Local small businesses and retailers in tropical north Queensland may paint a different picture, but the predictions of a bright future for the Cairns region keep coming - this time from one of Australia’s leading economists.

BIS Shrapnel chief economist Frank Gelber has labelled Cairns a “boom city”, predicting the next five years through to 2020 will see “enormous” cyclical and structural economic shifts in Australia that will benefit tourism-dependent cities.

The primary drivers of the nation’s economic change over that time will be the fall in resources investment and the lower dollar, leading mining towns to go “bust” and tourism cities to “boom”.

According to Mr Gelber: “It’s hard to overstate the magnitude of these changes”.

“In five years, tourism demand, profits and investment in tourist regions will have grown extremely strongly, with consequent investment both to renovate and build new stock, and a flow-on to the regional economy,” Mr Gelber wrote in a newspaper opinion column recently.

Mr Gelber outlined his view of the economic prospects for Australian cities in terms of the "Cairns boom" and the "Gladstone bust".

The latest Cairns Watch report by Herron Todd White’s Rick Carr also painted a buoyant picture for the regional economy, but warned there was much to do to tackle youth unemployment.

Mr Gelber said: “I tend to think in terms of the ‘Cairns boom’ and 'Gladstone bust’ with other Australian towns somewhere in between, depending on their industrial structure, their exposure to growth in trade-exposed industries and the extent of the fall in mining investment," he said.

“Cairns is essentially a tourist town, with half of its residential stock traditionally available for holiday lettings. During the period of the high dollar tourism dried up.

“I don’t think it’s unfair to say Cairns has been in recession for much of the past decade, squeezed for income and allowing its capital stock to run down. That will change."

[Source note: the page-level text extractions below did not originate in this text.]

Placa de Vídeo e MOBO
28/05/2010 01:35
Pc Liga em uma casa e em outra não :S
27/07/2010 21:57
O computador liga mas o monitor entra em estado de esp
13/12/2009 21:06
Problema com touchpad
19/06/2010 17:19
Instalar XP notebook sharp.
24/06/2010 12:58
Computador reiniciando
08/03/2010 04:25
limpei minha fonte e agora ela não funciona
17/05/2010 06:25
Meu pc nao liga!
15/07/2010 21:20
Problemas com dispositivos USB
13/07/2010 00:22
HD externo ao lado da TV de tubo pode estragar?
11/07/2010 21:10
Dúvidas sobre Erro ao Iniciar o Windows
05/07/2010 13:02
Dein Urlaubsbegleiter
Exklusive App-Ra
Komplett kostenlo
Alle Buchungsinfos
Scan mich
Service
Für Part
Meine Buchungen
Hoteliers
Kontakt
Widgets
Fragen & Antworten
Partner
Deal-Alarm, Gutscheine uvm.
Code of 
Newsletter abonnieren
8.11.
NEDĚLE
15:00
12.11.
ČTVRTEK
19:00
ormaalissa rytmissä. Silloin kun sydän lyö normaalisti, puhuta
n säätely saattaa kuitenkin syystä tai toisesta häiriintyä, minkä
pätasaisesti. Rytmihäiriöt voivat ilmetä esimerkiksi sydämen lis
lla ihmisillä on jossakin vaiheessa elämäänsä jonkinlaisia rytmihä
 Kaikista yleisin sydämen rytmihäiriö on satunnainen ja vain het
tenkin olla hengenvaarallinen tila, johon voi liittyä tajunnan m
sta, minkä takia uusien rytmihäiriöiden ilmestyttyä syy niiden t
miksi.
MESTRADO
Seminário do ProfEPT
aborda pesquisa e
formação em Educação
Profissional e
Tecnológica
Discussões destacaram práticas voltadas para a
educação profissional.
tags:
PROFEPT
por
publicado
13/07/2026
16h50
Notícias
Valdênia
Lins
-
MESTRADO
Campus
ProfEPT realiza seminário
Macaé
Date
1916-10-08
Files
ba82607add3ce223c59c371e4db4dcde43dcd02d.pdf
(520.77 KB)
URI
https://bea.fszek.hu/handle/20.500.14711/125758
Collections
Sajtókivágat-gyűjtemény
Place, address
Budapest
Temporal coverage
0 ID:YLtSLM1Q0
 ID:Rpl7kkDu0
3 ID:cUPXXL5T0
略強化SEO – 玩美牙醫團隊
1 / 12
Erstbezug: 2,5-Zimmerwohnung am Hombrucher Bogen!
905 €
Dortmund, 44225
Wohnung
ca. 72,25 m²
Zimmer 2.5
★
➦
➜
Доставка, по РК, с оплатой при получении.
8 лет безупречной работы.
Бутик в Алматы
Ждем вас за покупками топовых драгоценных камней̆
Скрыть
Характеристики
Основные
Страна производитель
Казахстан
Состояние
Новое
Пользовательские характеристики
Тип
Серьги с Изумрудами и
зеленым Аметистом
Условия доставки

"I expect a substantial boost to both overseas and domestic tourism as the lower dollar makes Cairns a much more cost-effective destination.

“In five years, Cairns will be a boom town.”

In his latest Cairns Watch report, Mr Carr was far more subdued.

"The Cairns economy continues to experience extremely positive tourism activity indicators feeding through into slow improvement in the region’s employment market.

"But there is still a long way for the employment market to go, especially to address the region’s high rate of youth unemployment.

"Meanwhile, the mood of the property market continues to soften, influenced by the screws having been tightened on finance to investors, the debate now occurring over negative gearing and the volume of building approvals starting to fade."